The Powers That Be
December 4, 2007
Written by David Halberstam, author of The Best and the Brightest, Ho, and others, The Powers That Be is another 740-pager that somehow found its way onto Mt. Toberead. I don’t know why friends keep giving me these big blockbuster books and expect me to read them. Maybe I really do.
How about a little contest? If you can tell me the names of each person above, I will award you 15 minutes of virtual, eternal fame. There’s fame for you, to quote Jack Aubrey.
Back to the book. According to the dust cover blurb (and also a clue to the names),
[TPTB] is the inside history of four of America’s greatest media institutions: Time Incorporated, the Washington Post, the Los Angeles Times, and CBS. All are rich in money and resources, all hugely powerful, and all the creation of a few inspired men and women whose individual obsessions and dreams they still to an icredible degree embody.
[Name giveaways]
We see these people and the men of political and financial power with whom they dealt as we have never seen them before - caught up in ambition or rage or triumph, making decisions or evading them, revealing themselves memorably in ways large and small.
A little hype here, but I daresay that anyone who has read any of Halberstam’s books (and I had not), will agree that here is one author that may live up to his puffery.
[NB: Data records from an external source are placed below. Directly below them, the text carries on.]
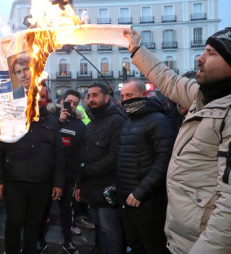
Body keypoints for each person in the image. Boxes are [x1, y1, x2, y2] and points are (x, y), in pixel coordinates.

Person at [124, 26, 231, 253]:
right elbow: (169, 81)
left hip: (202, 243)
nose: (200, 59)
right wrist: (137, 50)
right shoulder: (207, 97)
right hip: (182, 237)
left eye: (211, 53)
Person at [0, 85, 65, 254]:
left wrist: (58, 183)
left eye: (41, 96)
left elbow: (59, 154)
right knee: (14, 222)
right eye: (33, 95)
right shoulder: (8, 118)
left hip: (42, 183)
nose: (37, 99)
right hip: (14, 183)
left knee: (34, 224)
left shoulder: (51, 121)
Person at [117, 79, 175, 254]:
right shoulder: (128, 121)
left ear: (143, 95)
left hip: (147, 201)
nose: (125, 99)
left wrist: (142, 191)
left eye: (130, 95)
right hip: (127, 199)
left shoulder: (158, 121)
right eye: (123, 96)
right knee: (135, 245)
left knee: (153, 246)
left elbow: (164, 160)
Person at [75, 83, 125, 254]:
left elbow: (114, 157)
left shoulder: (116, 121)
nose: (91, 99)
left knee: (110, 230)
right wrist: (80, 184)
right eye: (89, 96)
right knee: (99, 229)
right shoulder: (93, 120)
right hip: (91, 188)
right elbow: (85, 153)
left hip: (107, 188)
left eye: (95, 95)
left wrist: (86, 172)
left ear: (106, 97)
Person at [44, 89, 86, 254]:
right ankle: (40, 240)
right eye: (70, 102)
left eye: (76, 103)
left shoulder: (79, 125)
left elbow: (82, 152)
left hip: (69, 176)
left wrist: (79, 179)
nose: (73, 106)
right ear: (62, 101)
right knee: (42, 210)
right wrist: (58, 122)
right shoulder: (49, 119)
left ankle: (67, 240)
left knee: (67, 211)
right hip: (47, 174)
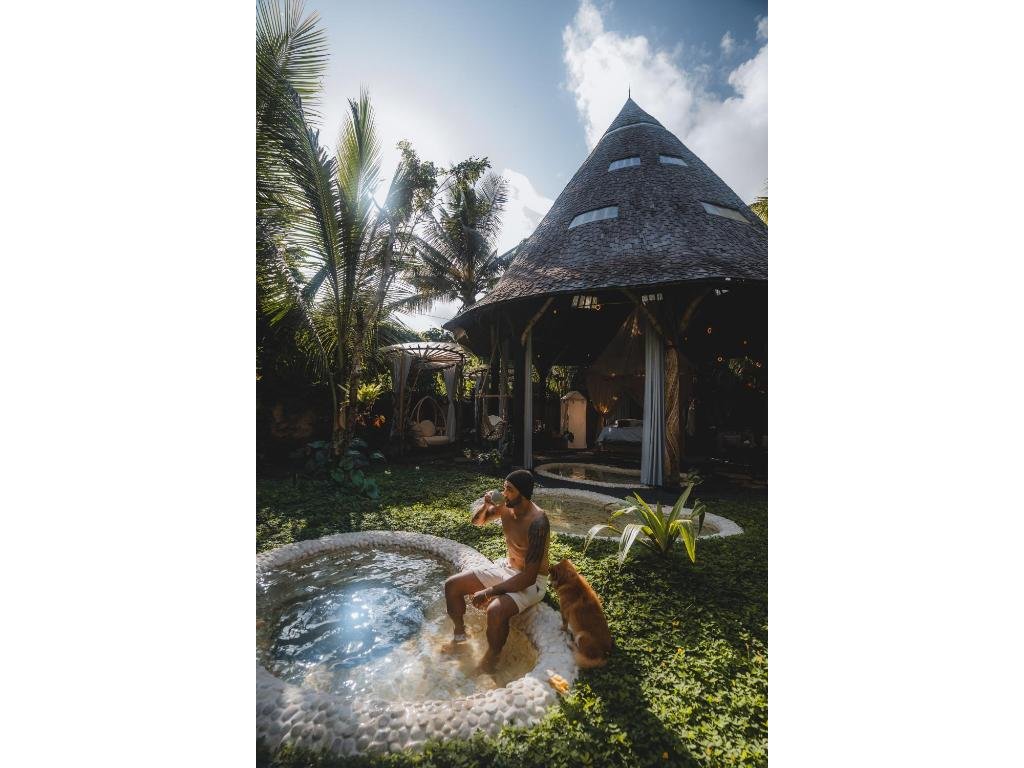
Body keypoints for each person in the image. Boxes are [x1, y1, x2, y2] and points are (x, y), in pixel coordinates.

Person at [442, 469, 550, 673]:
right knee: (452, 586)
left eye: (509, 489)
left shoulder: (538, 522)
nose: (504, 493)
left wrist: (489, 592)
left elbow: (528, 578)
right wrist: (486, 505)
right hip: (507, 568)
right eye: (504, 488)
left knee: (495, 610)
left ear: (523, 494)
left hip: (532, 581)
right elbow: (477, 522)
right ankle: (460, 635)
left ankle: (492, 657)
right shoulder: (505, 507)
If personality is the essence of power, The Powers That Be is the most vivid and immediate account we have yet of power at work in modern-day America.
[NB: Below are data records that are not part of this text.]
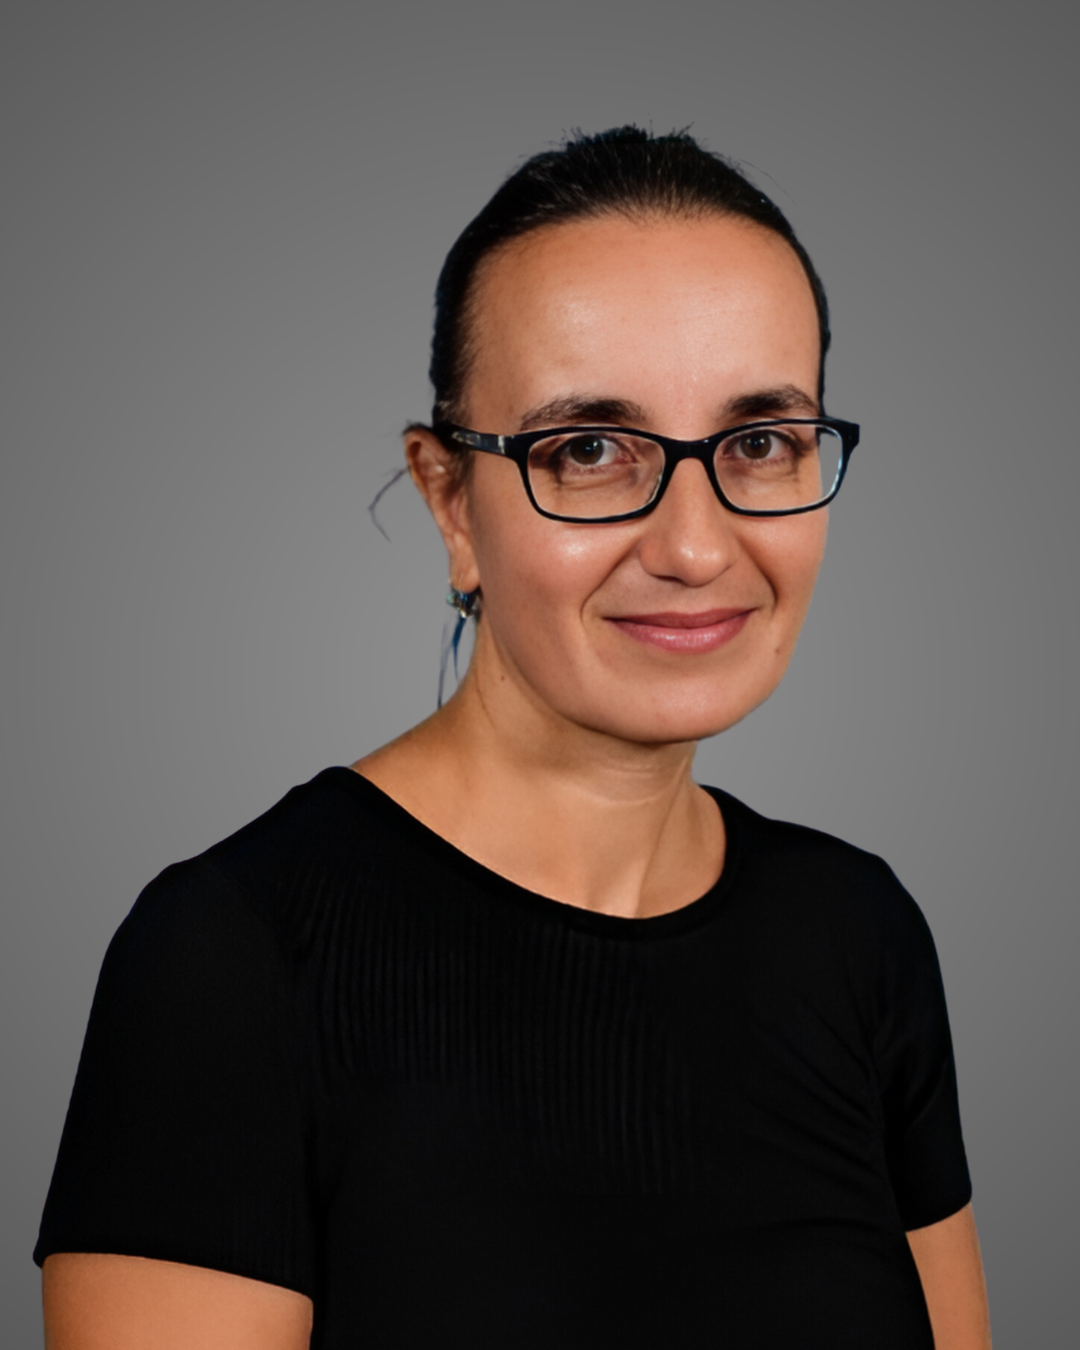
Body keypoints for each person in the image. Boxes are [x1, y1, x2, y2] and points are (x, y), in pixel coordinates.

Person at [35, 127, 992, 1349]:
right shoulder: (230, 959)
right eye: (588, 450)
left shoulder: (859, 934)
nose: (695, 546)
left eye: (760, 443)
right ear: (451, 501)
The events portrayed spanned the presidencies of FDR to tricky-Dicky, that is to say, during my adult lifetime. Of course I remember the events of Kennedy’s assassination, LBJ’s belly scar, and Nixon’s dramatic resignation from the presidency. That being so, reading this book makes me feel like a real hick, to say nothing of real stupid. I had not a clue what was really going on, and now I know the reason why. I was being professionally and thoroughly duped, and it doesn’t make me feel very proud.
I ask myself, “What about today and George Bush? (Larry, there’s your opening.) Fox News will never be the same to me.
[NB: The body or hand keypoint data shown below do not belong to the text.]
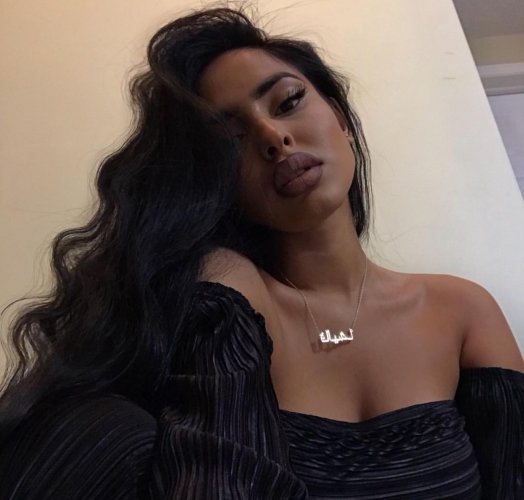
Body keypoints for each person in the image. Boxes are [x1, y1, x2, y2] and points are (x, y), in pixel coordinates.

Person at [0, 6, 523, 500]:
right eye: (231, 139)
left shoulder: (462, 311)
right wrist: (226, 285)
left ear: (340, 117)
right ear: (214, 180)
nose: (274, 138)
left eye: (288, 101)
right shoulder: (227, 306)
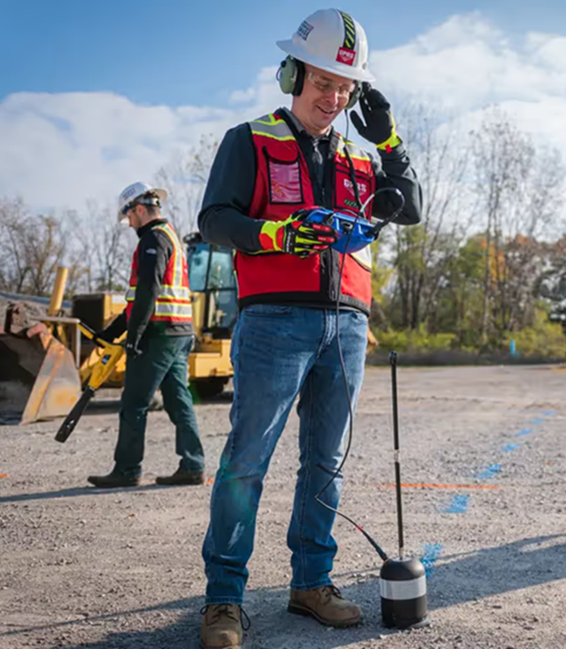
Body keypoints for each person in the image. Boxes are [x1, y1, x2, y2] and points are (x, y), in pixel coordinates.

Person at [197, 9, 422, 648]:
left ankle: (311, 583)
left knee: (326, 464)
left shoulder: (359, 153)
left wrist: (388, 139)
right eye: (323, 82)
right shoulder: (250, 139)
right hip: (274, 321)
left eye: (346, 89)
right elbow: (215, 220)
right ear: (292, 74)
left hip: (347, 325)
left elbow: (413, 205)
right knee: (247, 462)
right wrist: (277, 233)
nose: (335, 98)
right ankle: (223, 600)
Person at [87, 182, 205, 488]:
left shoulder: (153, 239)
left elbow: (148, 292)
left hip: (160, 333)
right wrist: (111, 333)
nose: (129, 225)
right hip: (178, 332)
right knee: (178, 400)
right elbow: (137, 298)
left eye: (129, 218)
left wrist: (134, 335)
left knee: (134, 402)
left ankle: (127, 470)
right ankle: (193, 465)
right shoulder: (170, 238)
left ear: (138, 209)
If you haven’t guessed, I liked the book. If you are about to go into hibernation for the winter and have good, strong forearms and don’t mind going prematurely blind, this is the book for you.
Dave, squinting and blinking.
Comments
2 Responses to “The Powers That Be”
Got something to say?





This may have been Halberstam’s last book, as he died earlier this year in an automobile collision.
I’ll have to read the book. Some of the same material was covered by Legacy of Ashes, NY Times reporter Tim Weiner’s recent history of the CIA. Evidently quite a few former CIA employees went on to work for the big media conglomerates and managed to slant the news for several decades, especially during the Cold War period.
The Best and the Brightest is an outstanding piece of historical journalism about the beginnings of the Viet Nam conflict.
As for George Bush, no comment. I’m thoroughly tired of even thinking about the man!
Hey dad, I remember Larry recommending The Best and The Brightest and I got it free with a book club offering years ago. Alas, it’s never made to the top of my reading list, maybe I’ll drag it out. You can borrow it and comment here!